Cassandra, a distributed NoSQL database, has long been celebrated for its scalability and fault tolerance. However, as data volumes grow exponentially, storage density challenges have emerged as a critical barrier to achieving higher node capacities. This article explores the technical hurdles in increasing Cassandra's storage density to 20TB per node, focusing on hardware advancements, optimization strategies, and cost-efficiency measures. By addressing these challenges, organizations can unlock new possibilities for scalable, high-performance data management.
Modern NVMe storage technology now supports up to 60TB of capacity with sustained throughput of 2GB/s, far surpassing the 16-32GB RAM limits of traditional HDDs from a decade ago. High-speed network infrastructure has also evolved, necessitating parallel improvements in query throughput to accommodate increased node density. As node density rises, the number of queries per node escalates exponentially, demanding optimized CPU and I/O efficiency to maintain performance.
Data compression is a cornerstone of storage density optimization. Compressing 20TB of data can reduce its footprint significantly, enabling higher storage utilization. Advanced compression algorithms, such as Zstandard (Zstd), further enhance this by achieving up to 30% better compression ratios for small payloads like time-series or key-value workloads.
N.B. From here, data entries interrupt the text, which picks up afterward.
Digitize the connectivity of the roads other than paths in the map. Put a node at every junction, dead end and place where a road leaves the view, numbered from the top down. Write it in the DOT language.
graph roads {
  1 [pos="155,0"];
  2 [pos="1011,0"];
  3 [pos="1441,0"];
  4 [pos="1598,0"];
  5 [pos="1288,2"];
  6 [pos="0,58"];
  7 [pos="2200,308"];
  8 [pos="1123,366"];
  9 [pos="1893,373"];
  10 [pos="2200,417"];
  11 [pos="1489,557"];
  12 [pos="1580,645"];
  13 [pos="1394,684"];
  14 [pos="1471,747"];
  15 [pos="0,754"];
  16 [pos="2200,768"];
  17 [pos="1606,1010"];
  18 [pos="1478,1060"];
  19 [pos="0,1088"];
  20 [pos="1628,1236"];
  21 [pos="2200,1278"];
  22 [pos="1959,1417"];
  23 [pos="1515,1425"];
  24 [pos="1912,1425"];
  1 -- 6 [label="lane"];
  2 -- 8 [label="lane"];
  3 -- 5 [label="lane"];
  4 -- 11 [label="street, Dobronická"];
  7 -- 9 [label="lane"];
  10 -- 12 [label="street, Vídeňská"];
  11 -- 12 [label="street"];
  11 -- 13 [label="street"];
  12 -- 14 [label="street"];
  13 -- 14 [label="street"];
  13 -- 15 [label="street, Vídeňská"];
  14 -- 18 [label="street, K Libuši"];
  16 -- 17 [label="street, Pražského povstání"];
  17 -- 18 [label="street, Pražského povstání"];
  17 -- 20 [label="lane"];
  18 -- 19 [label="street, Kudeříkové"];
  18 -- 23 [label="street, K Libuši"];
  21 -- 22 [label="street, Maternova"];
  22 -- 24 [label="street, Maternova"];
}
Compaction, the process of merging and cleaning up SSTables, has been refined with innovations like the BTI format and tri-index structures. These improvements reduce memory overhead and minimize read/write amplification. Techniques such as TryM tables and optimized compaction buffering further lower unnecessary I/O operations. Direct I/O usage is also promoted to avoid memory wastage from page caching. Virtual memory optimizations remain under evaluation to further enhance efficiency.
To eliminate GC pauses, the adoption of Java 21 with ZGC (Z Garbage Collector) is strongly recommended. ZGC ensures minimal pause times, critical for maintaining low-latency operations. Additionally, the Vector API in Java 17+ improves CPU utilization, enabling more efficient data processing.
EBS (Elastic Block Store) performance bottlenecks, such as the 256KB payload limit per I/O operation, can lead to excessive system calls during compaction. To mitigate this, intelligent read strategies are implemented to reduce I/O operations. Lowering system call frequency minimizes Java thread context switches, while optimizing CPU and system resource utilization ensures smoother performance. These optimizations result in increased disk throughput during compaction and reduced system call overhead across all nodes.
Increasing node density significantly reduces operational costs. For instance, reducing from 100 nodes ($137,000/month) to 20 nodes ($40,000/month) demonstrates a 70% cost saving. Disaggregated storage models, such as AWS EBS, allow flexible instance type selection. The c512 XL instance, for example, offers cost savings compared to I3/4 XL instances, with total costs approximately halved. Workload-specific instance selection and tuning of concurrent reads are essential to balance performance and cost.
Adopting a unified compaction strategy as the default configuration will streamline operations. Enhancements to the Time Window Compaction Strategy aim to resolve layered compaction issues, ensuring more efficient data management.
Integrating Project Panama's Vector API with Cassandra will further boost data processing efficiency. Java 17+ virtual memory management optimizations will also play a role in reducing memory overhead and improving performance.
Cassandra 5.0 is expected to incorporate these optimizations, with ongoing efforts to address EBS performance issues (Jira #15452). Community-driven development will be crucial in refining these features for broader adoption.
Achieving 20TB per node in Cassandra requires a multifaceted approach, combining hardware advancements, storage optimization, and cost-effective resource management. By leveraging compression, compaction improvements, and disaggregated storage models, organizations can overcome storage density challenges while maintaining high performance. Future enhancements, including unified compaction strategies and advanced GC techniques, will further solidify Cassandra's position as a scalable, high-performance database solution. Careful tuning of instance types, concurrent reads, and resource isolation will ensure optimal results in real-world deployments.